The vast gap between CPU and RAM speed means that on modern architectures, developers need to carefully consider data placement in memory to exploit spatial and temporal cache locality and use CPU caches effectively. To that extent, developers have devised various strategies regarding data placement; for objects that should be close in memory, a contiguous pool of objects is allocated and then new instances are constructed inside it; an array of objects is clustered into multiple arrays, each holding the values of a specific field of the objects. Such data placements, however, have to be performed manually, hence readability, maintainability, memory safety, and key OO concepts such as encapsulation and object identity need to be sacrificed and the business logic needs to be modified accordingly.
We propose a language extension, SHAPES, which aims to offer developers high-level fine-grained control over data placement, whilst retaining memory safety and the look-and-feel of OO. SHAPES extends an OO language with the concepts of pools and layouts: Developers declare pools that contain objects of a specific type and specify the pool’s layout. A layout specifies how objects in a pool are laid out in memory. That is, it dictates how the values of the fields of the pool’s objects are grouped together into clusters. Objects stored in pools behave identically to ordinary, standalone objects; the type system allows the code to be oblivious to the layout being used. This means that the business logic is completely decoupled from any placement concerns and the developer need not deviate from the spirit of OO to better utilise the cache.
In this paper, we present the features of SHAPES, as well as the design rationale behind each feature. We then showcase the merit of SHAPES through a sequence of case studies; we claim that, compared to the manual pooling and clustering of objects, we can observe improvement in readability and maintainability, and comparable (i.e., on par or better) performance.

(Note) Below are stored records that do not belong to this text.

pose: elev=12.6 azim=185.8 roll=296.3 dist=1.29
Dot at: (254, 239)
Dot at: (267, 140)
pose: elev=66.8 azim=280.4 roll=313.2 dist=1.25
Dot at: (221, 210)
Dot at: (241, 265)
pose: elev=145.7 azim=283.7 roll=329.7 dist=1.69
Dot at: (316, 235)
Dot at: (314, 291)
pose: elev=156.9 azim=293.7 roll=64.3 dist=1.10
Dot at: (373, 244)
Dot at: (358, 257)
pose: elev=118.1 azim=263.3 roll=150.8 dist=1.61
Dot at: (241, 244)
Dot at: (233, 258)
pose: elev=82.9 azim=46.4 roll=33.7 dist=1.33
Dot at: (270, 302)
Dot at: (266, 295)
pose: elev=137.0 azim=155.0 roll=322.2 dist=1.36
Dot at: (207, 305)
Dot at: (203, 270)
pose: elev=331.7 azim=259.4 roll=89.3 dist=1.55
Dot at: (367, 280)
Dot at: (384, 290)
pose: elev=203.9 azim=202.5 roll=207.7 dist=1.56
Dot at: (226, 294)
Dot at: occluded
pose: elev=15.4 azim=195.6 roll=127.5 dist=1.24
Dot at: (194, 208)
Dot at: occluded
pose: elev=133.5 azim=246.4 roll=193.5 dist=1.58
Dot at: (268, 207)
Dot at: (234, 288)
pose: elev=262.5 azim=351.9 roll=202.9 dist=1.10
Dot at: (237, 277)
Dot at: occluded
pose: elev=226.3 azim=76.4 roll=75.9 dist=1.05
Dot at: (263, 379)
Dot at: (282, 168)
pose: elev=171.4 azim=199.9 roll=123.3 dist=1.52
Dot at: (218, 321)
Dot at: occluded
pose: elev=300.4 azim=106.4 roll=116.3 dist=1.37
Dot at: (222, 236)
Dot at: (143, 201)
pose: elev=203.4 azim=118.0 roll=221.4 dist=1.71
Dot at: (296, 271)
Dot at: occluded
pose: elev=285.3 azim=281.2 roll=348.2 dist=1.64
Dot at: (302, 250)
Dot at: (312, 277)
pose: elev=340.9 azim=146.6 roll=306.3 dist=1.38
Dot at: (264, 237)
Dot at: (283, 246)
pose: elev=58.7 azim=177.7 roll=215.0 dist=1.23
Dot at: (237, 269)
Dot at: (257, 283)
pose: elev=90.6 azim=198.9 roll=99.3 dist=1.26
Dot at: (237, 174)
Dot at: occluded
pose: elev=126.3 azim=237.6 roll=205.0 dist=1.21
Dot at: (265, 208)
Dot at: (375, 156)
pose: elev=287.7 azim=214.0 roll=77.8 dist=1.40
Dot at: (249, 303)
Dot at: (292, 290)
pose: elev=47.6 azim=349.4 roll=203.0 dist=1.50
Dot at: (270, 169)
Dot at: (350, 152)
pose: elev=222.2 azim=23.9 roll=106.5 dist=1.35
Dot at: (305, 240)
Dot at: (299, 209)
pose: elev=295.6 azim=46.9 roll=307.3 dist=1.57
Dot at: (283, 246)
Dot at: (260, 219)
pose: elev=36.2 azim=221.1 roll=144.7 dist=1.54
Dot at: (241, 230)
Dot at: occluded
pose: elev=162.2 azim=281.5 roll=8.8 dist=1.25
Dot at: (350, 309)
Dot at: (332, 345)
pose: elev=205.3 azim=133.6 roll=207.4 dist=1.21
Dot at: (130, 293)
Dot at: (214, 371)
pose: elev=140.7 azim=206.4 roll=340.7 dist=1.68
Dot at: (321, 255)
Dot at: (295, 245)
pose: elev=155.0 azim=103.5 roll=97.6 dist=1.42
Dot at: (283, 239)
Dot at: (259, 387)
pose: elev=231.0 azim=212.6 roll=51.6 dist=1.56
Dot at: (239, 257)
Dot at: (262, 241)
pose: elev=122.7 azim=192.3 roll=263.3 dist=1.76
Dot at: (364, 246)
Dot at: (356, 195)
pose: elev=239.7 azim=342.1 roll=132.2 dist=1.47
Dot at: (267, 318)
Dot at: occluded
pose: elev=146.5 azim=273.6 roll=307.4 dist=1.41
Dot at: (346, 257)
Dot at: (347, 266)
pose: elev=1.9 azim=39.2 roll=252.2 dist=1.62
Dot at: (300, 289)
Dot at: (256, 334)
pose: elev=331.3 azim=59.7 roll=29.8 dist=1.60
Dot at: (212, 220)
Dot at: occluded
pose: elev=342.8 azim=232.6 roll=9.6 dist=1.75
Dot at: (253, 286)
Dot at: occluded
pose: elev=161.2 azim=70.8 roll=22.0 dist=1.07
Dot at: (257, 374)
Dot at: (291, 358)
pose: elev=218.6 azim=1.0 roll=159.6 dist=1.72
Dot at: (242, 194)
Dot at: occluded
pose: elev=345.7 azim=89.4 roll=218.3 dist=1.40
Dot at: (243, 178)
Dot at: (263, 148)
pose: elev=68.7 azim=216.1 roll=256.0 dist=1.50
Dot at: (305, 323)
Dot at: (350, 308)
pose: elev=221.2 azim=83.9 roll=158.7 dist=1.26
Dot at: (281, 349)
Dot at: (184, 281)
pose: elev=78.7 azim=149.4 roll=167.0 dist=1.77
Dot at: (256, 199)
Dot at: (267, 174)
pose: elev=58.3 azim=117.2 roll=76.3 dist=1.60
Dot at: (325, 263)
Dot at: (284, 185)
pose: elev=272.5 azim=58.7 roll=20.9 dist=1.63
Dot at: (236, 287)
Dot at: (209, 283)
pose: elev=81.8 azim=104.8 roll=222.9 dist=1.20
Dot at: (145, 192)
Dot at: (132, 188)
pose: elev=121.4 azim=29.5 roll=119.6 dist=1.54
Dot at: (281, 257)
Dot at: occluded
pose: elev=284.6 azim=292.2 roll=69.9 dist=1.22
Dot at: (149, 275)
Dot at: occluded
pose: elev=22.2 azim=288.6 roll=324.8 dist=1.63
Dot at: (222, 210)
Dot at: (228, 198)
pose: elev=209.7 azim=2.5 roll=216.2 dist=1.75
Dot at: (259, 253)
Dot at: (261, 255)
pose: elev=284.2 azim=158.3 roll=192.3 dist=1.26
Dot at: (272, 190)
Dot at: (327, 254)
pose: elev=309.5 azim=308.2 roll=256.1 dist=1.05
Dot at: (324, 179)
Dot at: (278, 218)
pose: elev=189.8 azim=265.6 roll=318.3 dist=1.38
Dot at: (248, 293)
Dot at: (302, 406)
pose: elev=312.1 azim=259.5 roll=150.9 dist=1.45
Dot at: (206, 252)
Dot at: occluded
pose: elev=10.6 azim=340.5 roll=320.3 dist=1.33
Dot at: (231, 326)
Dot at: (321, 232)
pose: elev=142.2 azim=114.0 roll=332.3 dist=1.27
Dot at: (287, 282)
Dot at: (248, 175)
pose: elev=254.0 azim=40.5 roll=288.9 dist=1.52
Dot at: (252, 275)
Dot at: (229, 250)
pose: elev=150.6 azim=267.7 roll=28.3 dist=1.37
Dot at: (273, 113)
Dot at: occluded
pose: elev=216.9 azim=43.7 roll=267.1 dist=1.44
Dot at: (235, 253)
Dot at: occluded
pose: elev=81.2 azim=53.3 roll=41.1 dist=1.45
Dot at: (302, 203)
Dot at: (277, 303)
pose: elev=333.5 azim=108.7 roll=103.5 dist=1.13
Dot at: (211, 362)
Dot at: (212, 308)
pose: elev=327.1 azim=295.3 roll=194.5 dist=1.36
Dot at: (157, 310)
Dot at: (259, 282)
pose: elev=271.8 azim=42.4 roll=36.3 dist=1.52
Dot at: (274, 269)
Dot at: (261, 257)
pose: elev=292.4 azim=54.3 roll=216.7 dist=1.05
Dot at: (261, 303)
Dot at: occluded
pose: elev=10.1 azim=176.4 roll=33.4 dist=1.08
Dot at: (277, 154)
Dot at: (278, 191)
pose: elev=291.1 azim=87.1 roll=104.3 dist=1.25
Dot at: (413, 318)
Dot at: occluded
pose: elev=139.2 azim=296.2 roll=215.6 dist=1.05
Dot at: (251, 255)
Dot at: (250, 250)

We also present SHAPES^h, an OO calculus which models the SHAPES ideas, we formalise the type system, and prove soundness. The SHAPES^h type system uses ideas from Ownership Types [Clarke et al., 2013] and Java Generics [Gosling et al., 2014]: In SHAPES^h, pools are part of the types; SHAPES^h class and type definitions are enriched with pool parameters. Moreover, class pool parameters are enriched with bounds, which is what allows the business logic of SHAPES to be oblivious to the layout being used. SHAPES^h types also enforce pool uniformity and homogeneity. A pool is uniform if it contains objects of the same class only; a pool is homogeneous if the corresponding fields of all its objects point to objects in the same pool. These properties allow for more efficient implementation.
For performance considerations, we also designed SHAPES^l, an untyped, unsafe low-level language with no explicit support for objects or pools. We argue that it is possible to translate SHAPES^l into existing low-level intermediate representations, such as LLVM [Lattner and Adve, 2004], present the translation of SHAPES^h into SHAPES^l, and show its soundness.
Thus, we expect SHAPES to offer developers more fine-grained control over data placement, without sacrificing memory safety or the OO look-and-feel.